平成29年6月10日における包丁での切りつけについては、最初に暴行を行ったのは夫であると主張。

長男の首を絞めたことについては、記憶ははっきりしていないし、仮にこれをしていたとしても生命の危険のあるようなものではなかったと反論。

それ以前の長男に対する暴力は、長男に子育ての困難をもたらすような特徴的な行動傾向があったことに加え、夫にも、ほとんど長男の監護養育をしなかったという不適切な点があり、夫の主張は、10年に及ぶそれまでの家族関係の経緯を捨象したもので、極めて偏ったものといわざるを得ないと主張。

本件は、以前から別居を企図していた抗告人が同日のトラブルを契機として別居を敢行したものであると展開。

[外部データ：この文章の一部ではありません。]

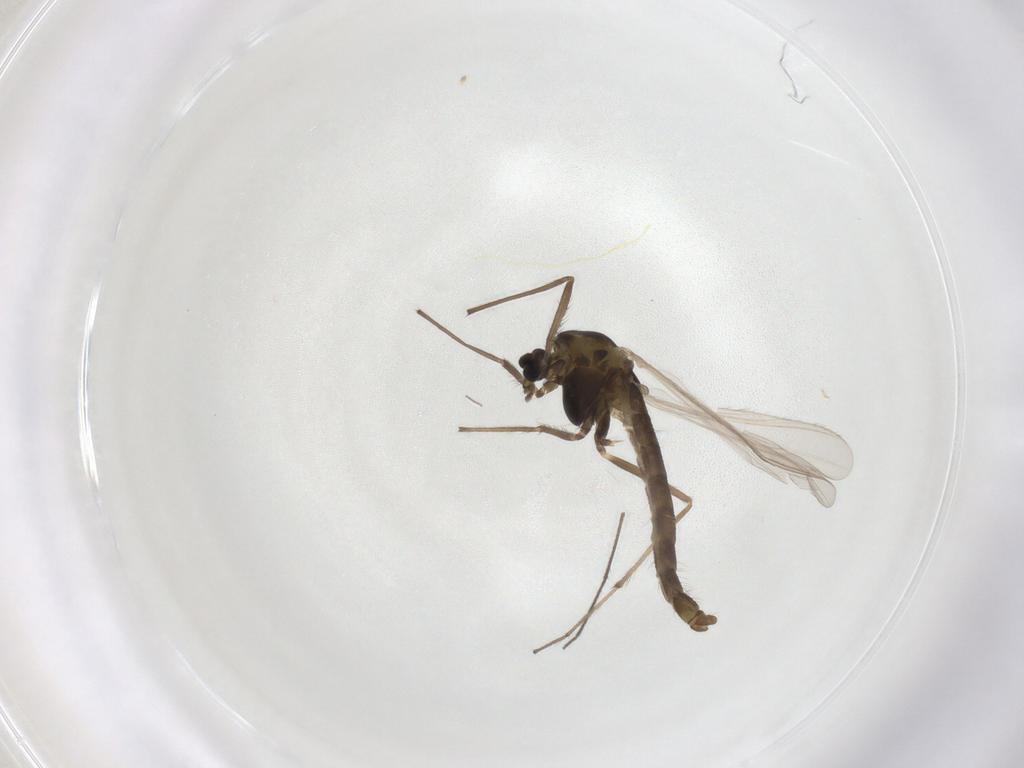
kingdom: Animalia
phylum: Arthropoda
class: Insecta
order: Diptera
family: Chironomidae
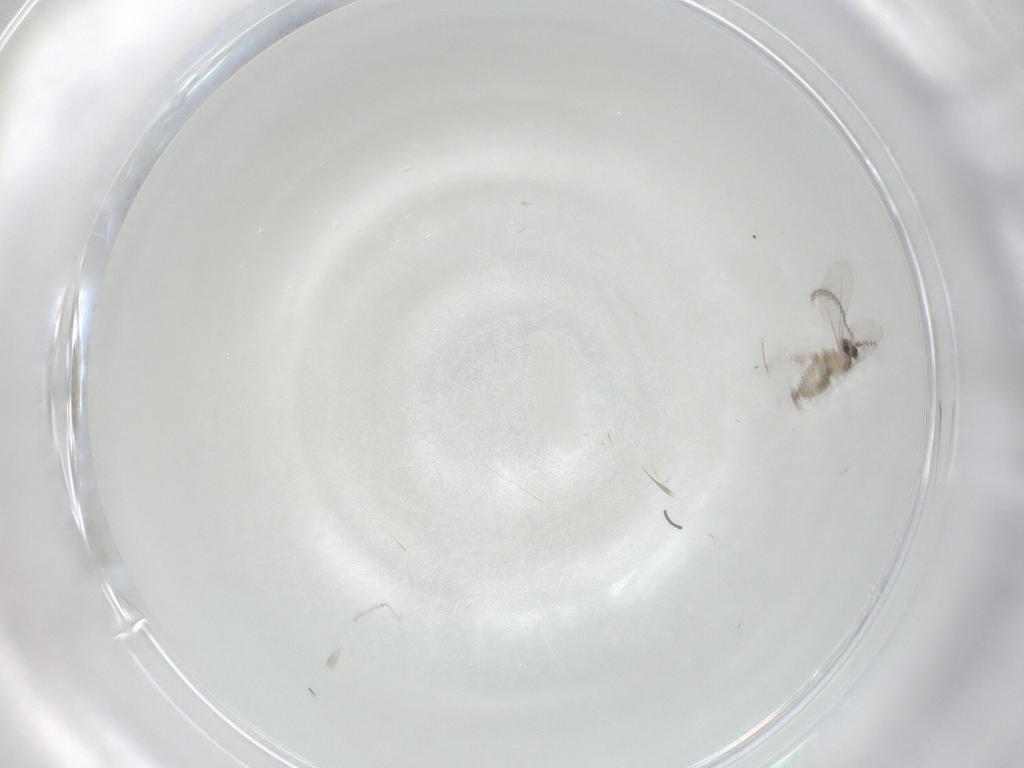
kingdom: Animalia
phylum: Arthropoda
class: Insecta
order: Diptera
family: Cecidomyiidae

住宅ローンの支払は夫にとって資産形成の側面を有しており、夫が負担している住宅ローン支払額をそのまま住居費とみることは適切ではないというものであると反論しました。

 

高等裁判所は婚姻費用を否定

高等裁判所は、原審判を取り消し、妻による申立てを却下としました。

家庭裁判所とは逆の結論となりました。

 

婚姻費用請求が権利濫用になることがある


家庭裁判所は、婚姻費用分担義務の存否について述べていきます。

夫婦は、互いに協力し扶助しなければならないところ、別居した場合でも、他方に自己と同程度の生活を保障するいわゆる生活保持義務を負うと確認。

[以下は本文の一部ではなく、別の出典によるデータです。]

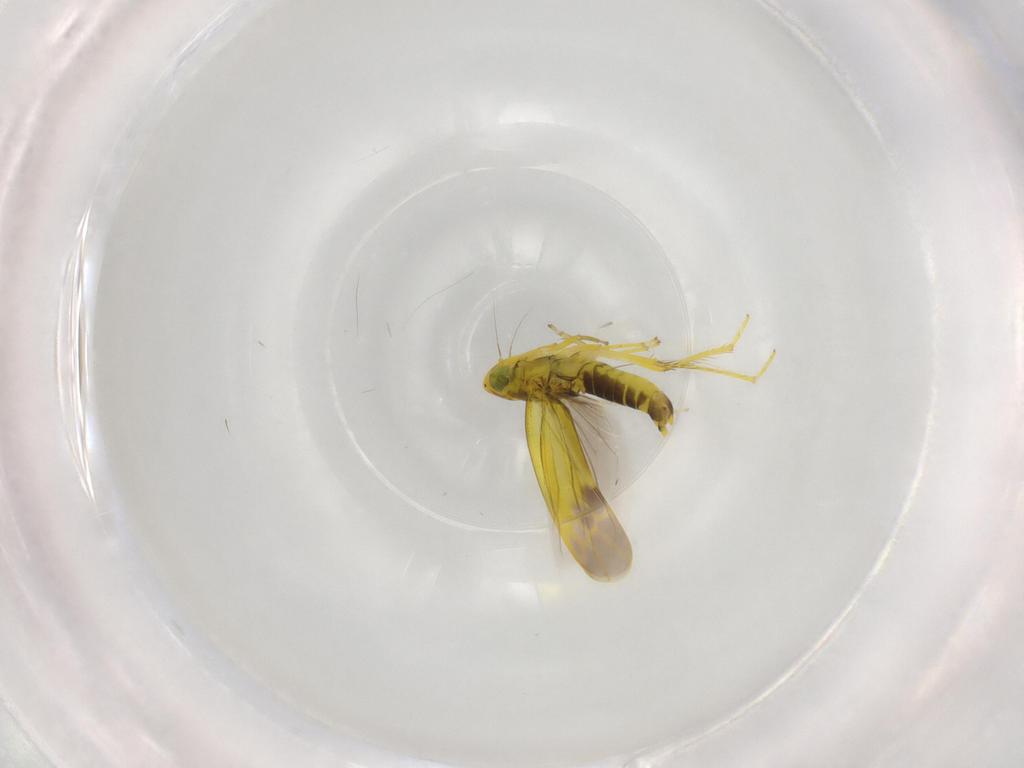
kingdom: Animalia
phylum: Arthropoda
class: Insecta
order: Hemiptera
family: Cicadellidae
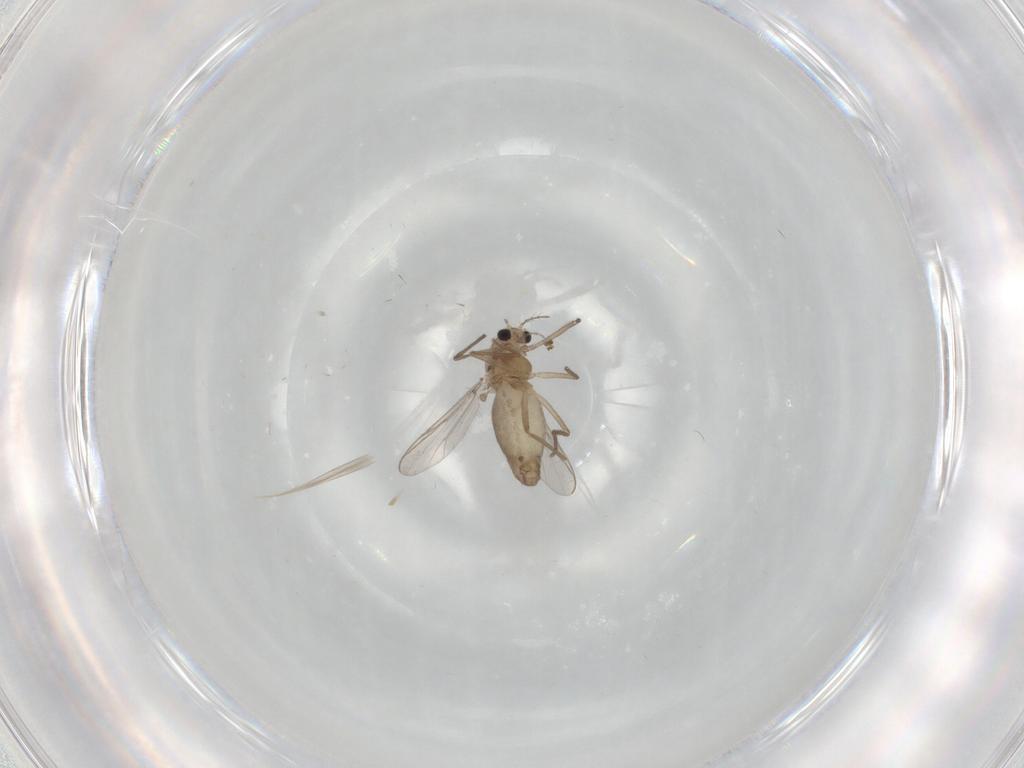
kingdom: Animalia
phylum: Arthropoda
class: Insecta
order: Diptera
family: Chironomidae
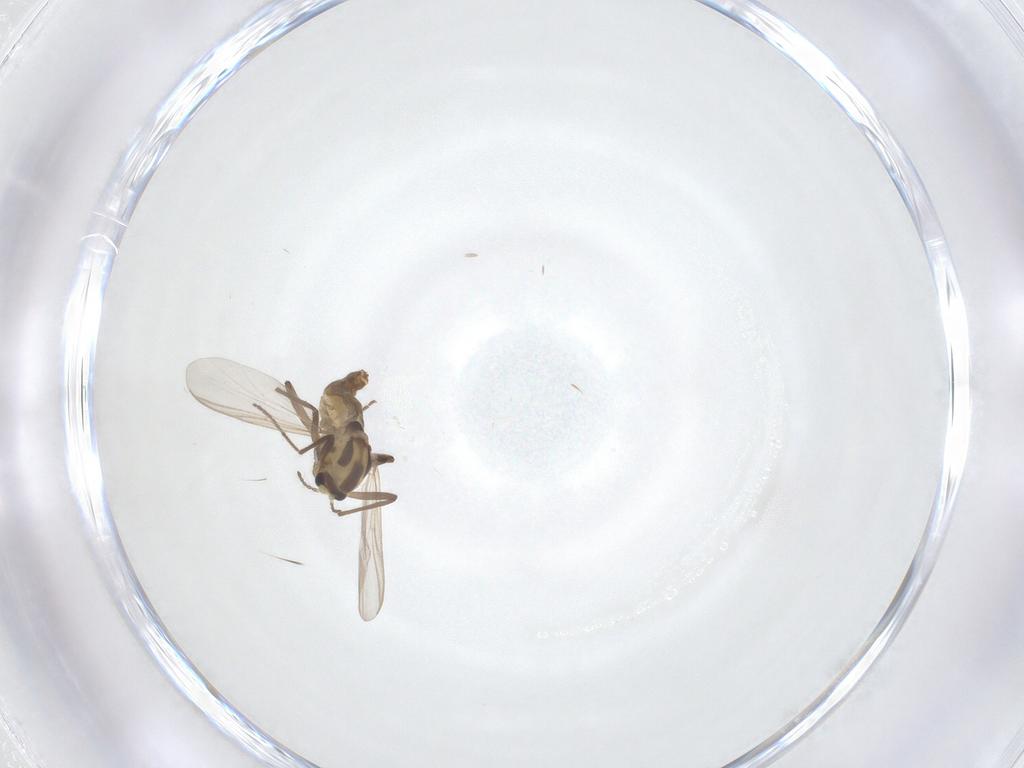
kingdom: Animalia
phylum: Arthropoda
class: Insecta
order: Diptera
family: Chironomidae
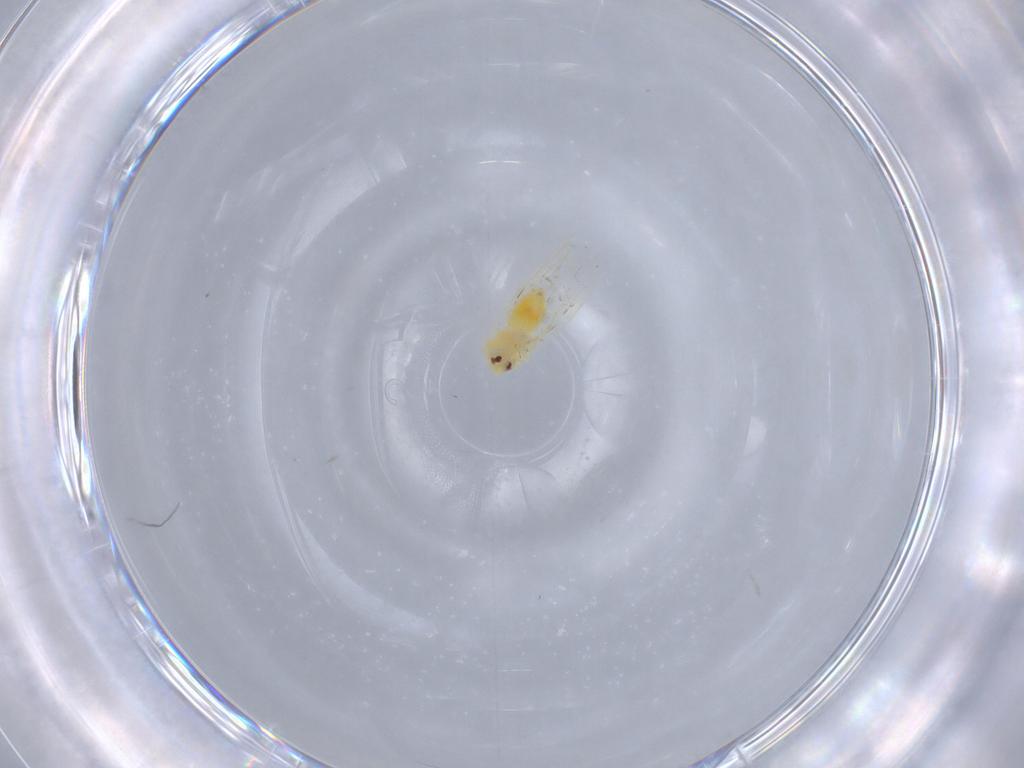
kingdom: Animalia
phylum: Arthropoda
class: Insecta
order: Hemiptera
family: Aleyrodidae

夫婦の婚姻関係が破綻している場合においても、同様であるが、このような生活保持を求めて婚姻費用の分担を請求することが、当事者間の信義に反し、又は権利の濫用として許されない場合があると解されるとしています。

 

別居経緯から暴力が原因と認定


本件において、夫婦が別居に至った経過は、平成29年6月10日に、酔って帰宅した相手方が、長男に対し首を絞め、壁に押し付けて両肩をつかむなどの暴力をふるい、これを注意した夫ともみ合い、つかみ合いとなり、包丁を持ち出して夫に向けて振り回し、夫を負傷させるなどの行為に及び、それを見た長男が玄関から裸足で飛び出したことから、夫が、自分と長男の生命、身体の危険を感じ、長男とともに家を出てホテルに宿泊した後、妻と別居するに至ったというものであると認定。

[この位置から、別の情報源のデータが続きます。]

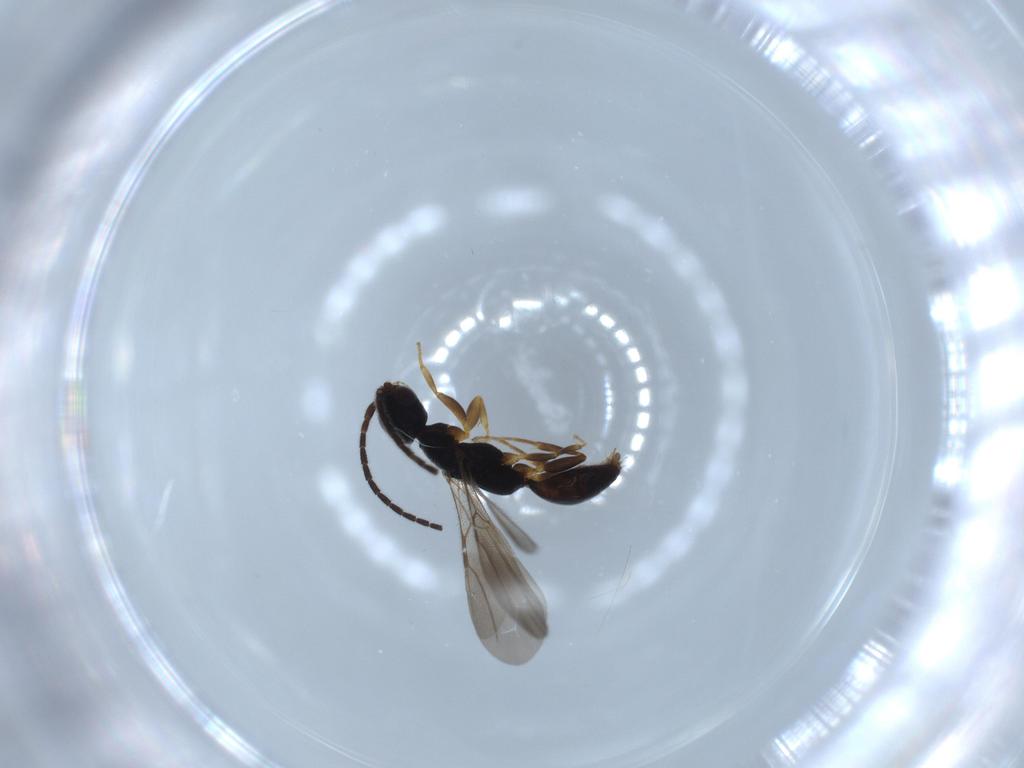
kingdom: Animalia
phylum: Arthropoda
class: Insecta
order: Hymenoptera
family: Bethylidae
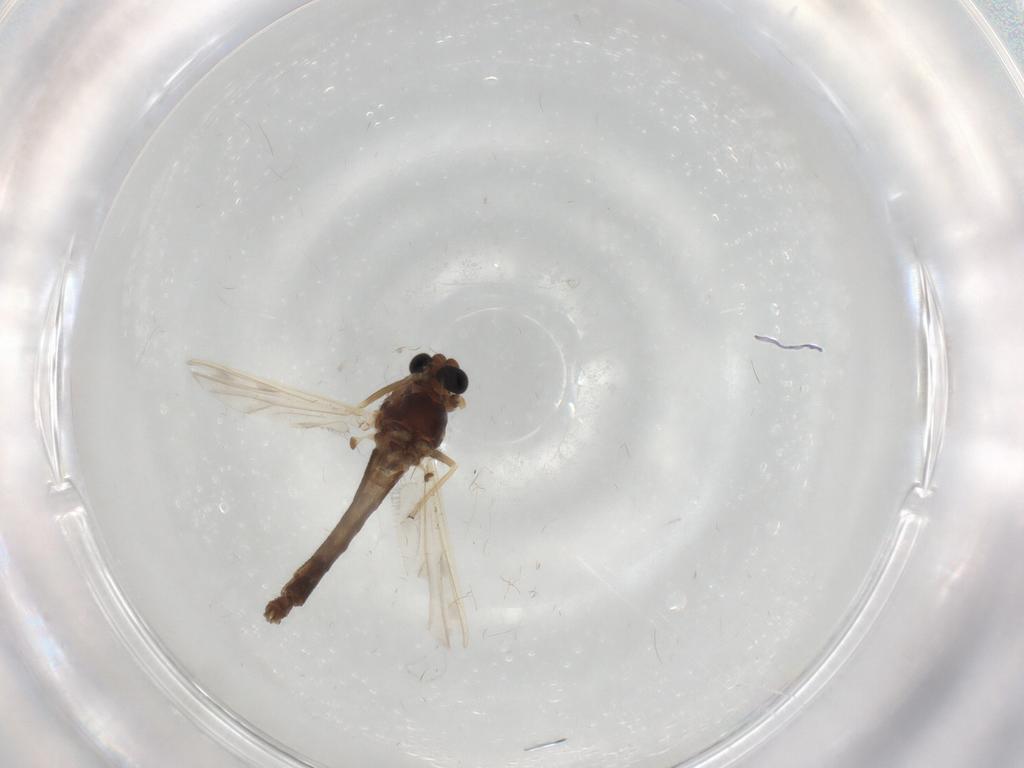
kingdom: Animalia
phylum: Arthropoda
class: Insecta
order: Diptera
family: Chironomidae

長男は、同月12日、警察官に対し、これまで妻から暴力をふるわれていたため、妻とは暮らしたくないと述べ、児童相談所に一時保護。

その後、自宅への立入りを巡って夫が妻に対し、立入妨害禁止仮処分命令事件を申し立て、妻は離婚訴訟を提起するなどの状況となったものであると認定。


このような経過に照らすと、夫婦が別居するに至った直接の原因が本件暴力行為であることは明らかであり、夫と妻との間においては、別居の開始以降、婚姻関係を巡る相当に激しい紛争が続いているということができるところ、前記認定事実によれば、婚姻関係は、同居中から円満とはいえない状態であったことがうかがわれるが、別居に至るほどの亀裂が生じていたとは認められず、本件暴力行為が原因となって一挙に溝が深まり、別居の継続に伴って不和が深刻化したと認められるとしました。

 

裁判所は暴力に対して厳しい態度

妻は、本件暴力行為の以前から、長男を叩く、蹴るなどしており、このような度重なる暴力によって長男の心身に大きな傷を負わせていたことがうかがわれるとしています。

その上に、酔余、生命に危険が生じかねない本件暴力行為に及んだものであって、妻のこれらの暴力が長男に与えた心理的影響は相当に深刻であったとみられると指摘。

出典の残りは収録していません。